* _AUFGABENSTELLUNG_:
Geben Sie aus dem extrahierten Text alles von „Ich habe Ihnen“ bis hinunter zu „Volke geworden sind.“ wortgetreu wieder.

* _EXTRAHIERTER TEXT_:
==========
Ich habe Ihnen das schon einmal gesagt und kann es nur heute wiederholen. - Es liegt klar auf der Hand, daß derjenige, der sich auf diese international-kapitalistischen Kräfte, die sich nun einmal unter der Macht der jüdischen Führung befinden, stützt, niemals im eigenen Lande gegen diejenigen jüdisch-zersetzenden Kräfte vorgehen kann, die der Fluch unseres deutschen Volke geworden sind.

(Zustimmung bei der Völkischen Gruppe. - Lachen links.)
==========
* _BEREITGESTELLTES MATERIAL_:

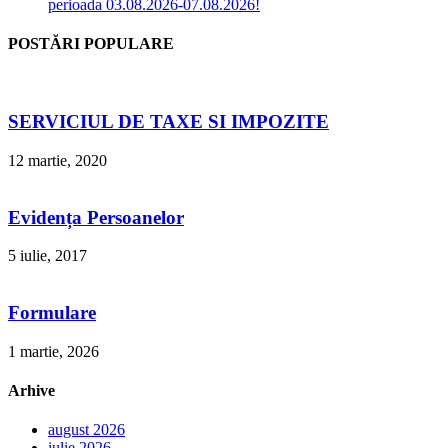
perioada 03.08.2026-07.08.2026!
POSTĂRI POPULARE
SERVICIUL DE TAXE SI IMPOZITE
12 martie, 2020
Evidența Persoanelor
5 iulie, 2017
Formulare
1 martie, 2026
Arhive
august 2026
iulie 2026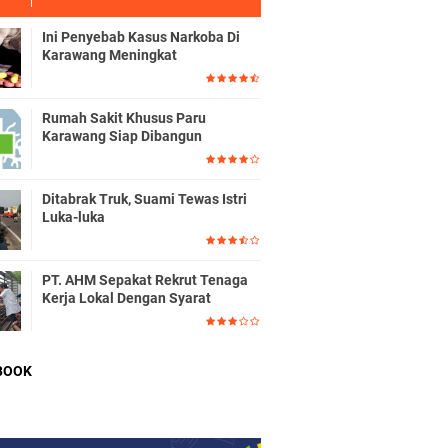
Ini Penyebab Kasus Narkoba Di
Karawang Meningkat
Rumah Sakit Khusus Paru
Karawang Siap Dibangun
Ditabrak Truk, Suami Tewas Istri
Luka-luka
PT. AHM Sepakat Rekrut Tenaga
Kerja Lokal Dengan Syarat
BOOK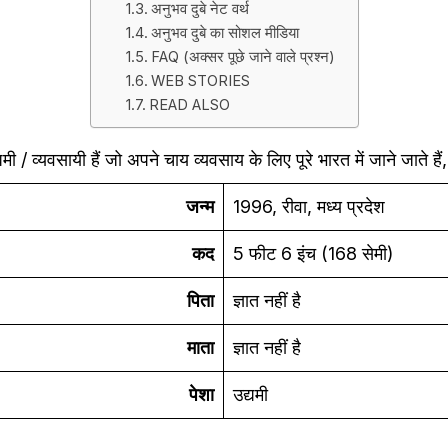
अनुभव दुबे नेट वर्थ
अनुभव दुबे का सोशल मीडिया
FAQ (अक्सर पूछे जाने वाले प्रश्न)
WEB STORIES
READ ALSO
यमी / व्यवसायी हैं जो अपने चाय व्यवसाय के लिए पूरे भारत में जाने जाते 
जन्म
1996, रीवा, मध्य प्रदेश
कद
5 फीट 6 इंच (168 सेमी)
पिता
ज्ञात नहीं है
माता
ज्ञात नहीं है
पेशा
उद्यमी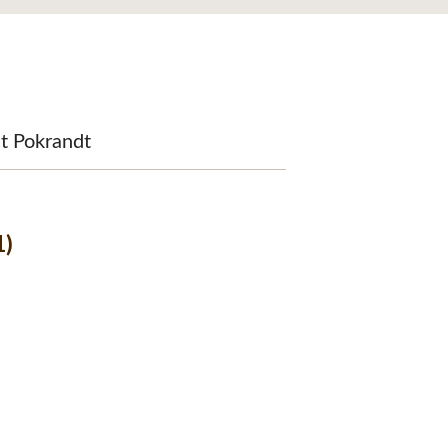
it Pokrandt
1)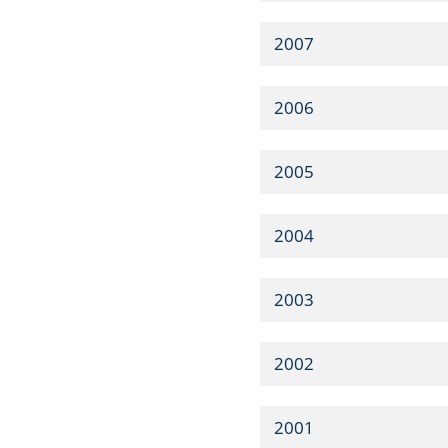
2007
2006
2005
2004
2003
2002
2001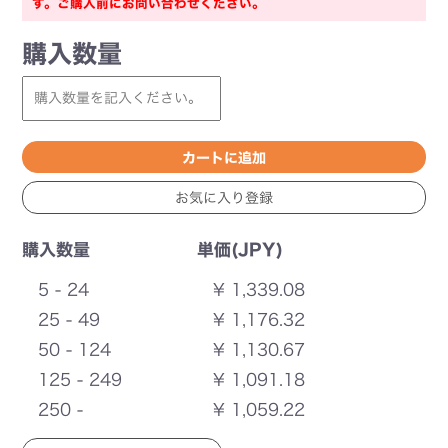
す。ご購入前にお問い合わせください。
購入数量
購入数量
単価(JPY)
5 - 24
¥ 1,339.08
25 - 49
¥ 1,176.32
50 - 124
¥ 1,130.67
125 - 249
¥ 1,091.18
250 -
¥ 1,059.22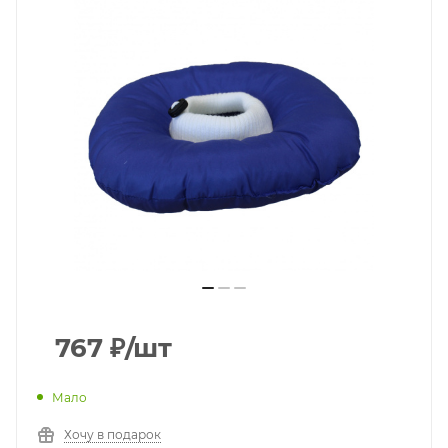
767
₽
/шт
Мало
Хочу в подарок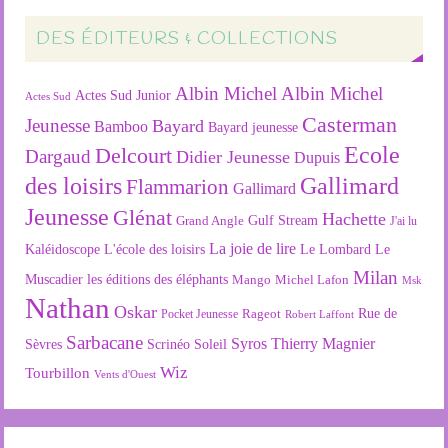
DES ÉDITEURS & COLLECTIONS
Albin Michel
Albin Michel
Actes Sud Junior
Actes Sud
Casterman
Jeunesse
Bayard
Bamboo
Bayard jeunesse
Ecole
Delcourt
Dargaud
Didier Jeunesse
Dupuis
des loisirs
Gallimard
Flammarion
Gallimard
Jeunesse
Glénat
Hachette
Gulf Stream
Grand Angle
J'ai lu
La joie de lire
L'école des loisirs
Kaléidoscope
Le Lombard
Le
Milan
Muscadier
les éditions des éléphants
Mango
Michel Lafon
Msk
Nathan
Oskar
Rageot
Rue de
Pocket Jeunesse
Robert Laffont
Sarbacane
Syros
Thierry Magnier
Soleil
Sèvres
Scrinéo
Wiz
Tourbillon
Vents d'Ouest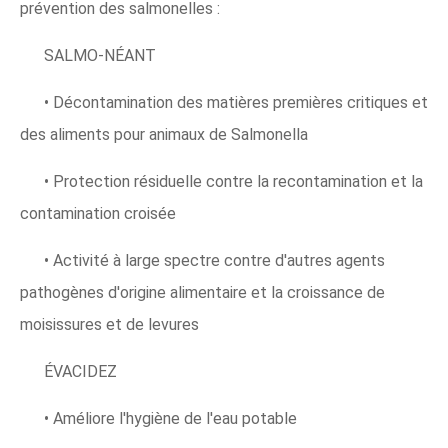
prévention des salmonelles :
SALMO-NÉANT
• Décontamination des matières premières critiques et
des aliments pour animaux de Salmonella
• Protection résiduelle contre la recontamination et la
contamination croisée
• Activité à large spectre contre d'autres agents
pathogènes d'origine alimentaire et la croissance de
moisissures et de levures
ÉVACIDEZ
• Améliore l'hygiène de l'eau potable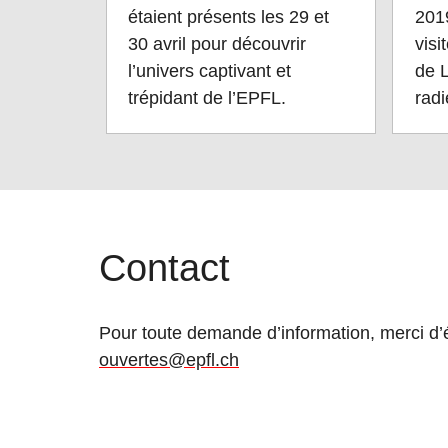
étaient présents les 29 et
201
30 avril pour découvrir
visi
l’univers captivant et
de 
trépidant de l’EPFL.
radi
Contact
Pour toute demande d’information, merci d’
ouvertes@epfl.ch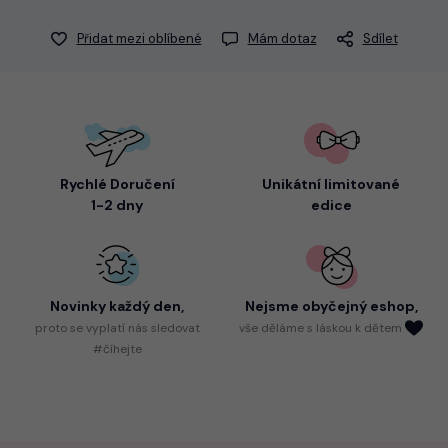
Přidat mezi oblíbené
Mám dotaz
Sdílet
Rychlé Doručení
Unikátní limitované
1-2 dny
edice
Novinky každý den,
Nejsme
obyčejný eshop,
proto
se vyplatí nás sledovat
vše děláme s láskou k dětem
#číhejte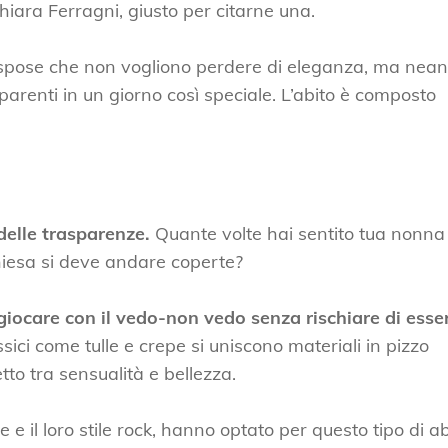
hiara Ferragni, giusto per citarne una.
le spose che non vogliono perdere di eleganza, ma nea
parenti in un giorno così speciale. L’abito è composto
delle trasparenze.
Quante volte hai sentito tua nonna
esa si deve andare coperte?
giocare con il vedo-non vedo senza rischiare di esse
ssici come tulle e crepe si uniscono materiali in pizzo
tto tra sensualità e bellezza.
 e il loro stile rock, hanno optato per questo tipo di ab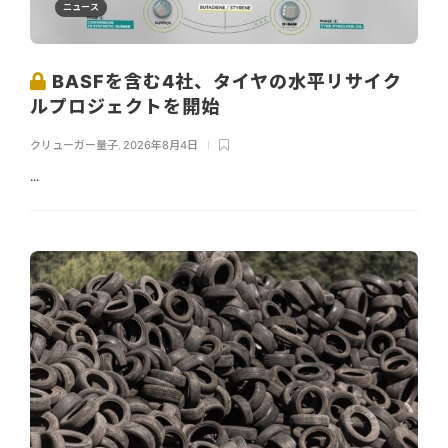
ニュース
BASFを含む4社、タイヤの水平リサイク
ルプロジェクトを開始
クリューガー量子
,
2026年8月4日
...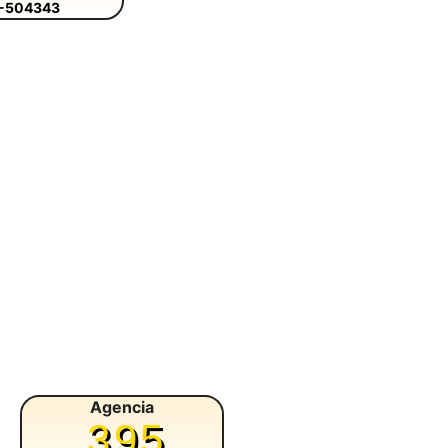
7-504343
Agencia
Agencia
395
335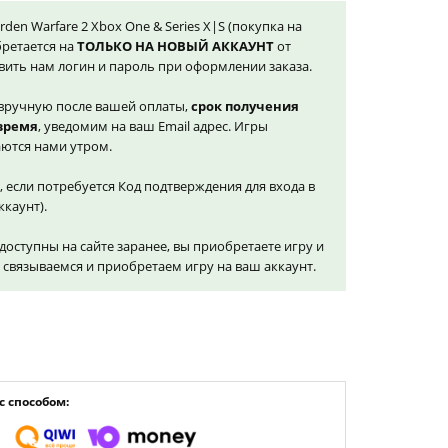
arden Warfare 2 Xbox One & Series X|S (покупка на
бретается на
ТОЛЬКО НА НОВЫЙ АККАУНТ
от
вить нам логин и пароль при оформлении заказа.
вручную после вашей оплаты,
срок получения
 время
, уведомим на ваш Email адрес. Игры
ются нами утром.
, если потребуется Код подтверждения для входа в
ккаунт).
доступны на сайте заранее, вы приобретаете игру и
и связываемся и приобретаем игру на ваш аккаунт.
 способом: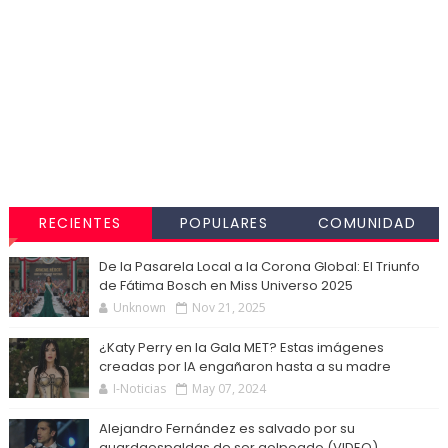
RECIENTES
POPULARES
COMUNIDAD
De la Pasarela Local a la Corona Global: El Triunfo
de Fátima Bosch en Miss Universo 2025
Unknown
Nov 21, 2025
¿Katy Perry en la Gala MET? Estas imágenes
creadas por IA engañaron hasta a su madre
I-Noticias
May 07, 2024
Alejandro Fernández es salvado por su
guardaespaldas de ser golpeado (VIDEO)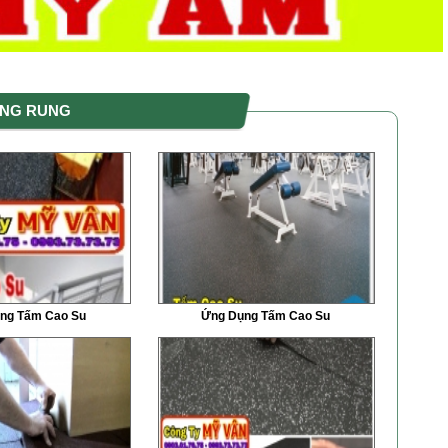
HỐNG RUNG
ng Tấm Cao Su
Ứng Dụng Tấm Cao Su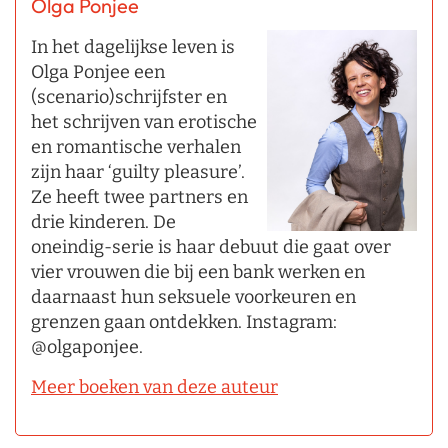
Olga Ponjee
In het dagelijkse leven is
Olga Ponjee een
(scenario)schrijfster en
het schrijven van erotische
en romantische verhalen
zijn haar ‘guilty pleasure’.
Ze heeft twee partners en
drie kinderen. De
oneindig-serie is haar debuut die gaat over
vier vrouwen die bij een bank werken en
daarnaast hun seksuele voorkeuren en
grenzen gaan ontdekken. Instagram:
@olgaponjee.
Meer boeken van deze auteur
==========
* _ERGEBNIS DER AUFGABE_:
Ich habe Ihnen das schon einmal gesagt und kann es nur heute wiederholen. - Es liegt klar auf der Hand, daß derjenige, der sich auf diese international-kapitalistischen Kräfte, die sich nun einmal unter der Macht der jüdischen Führung befinden, stützt, niemals im eigenen Lande gegen diejenigen jüdisch-zersetzenden Kräfte vorgehen kann, die der Fluch unseres deutschen Volke geworden sind.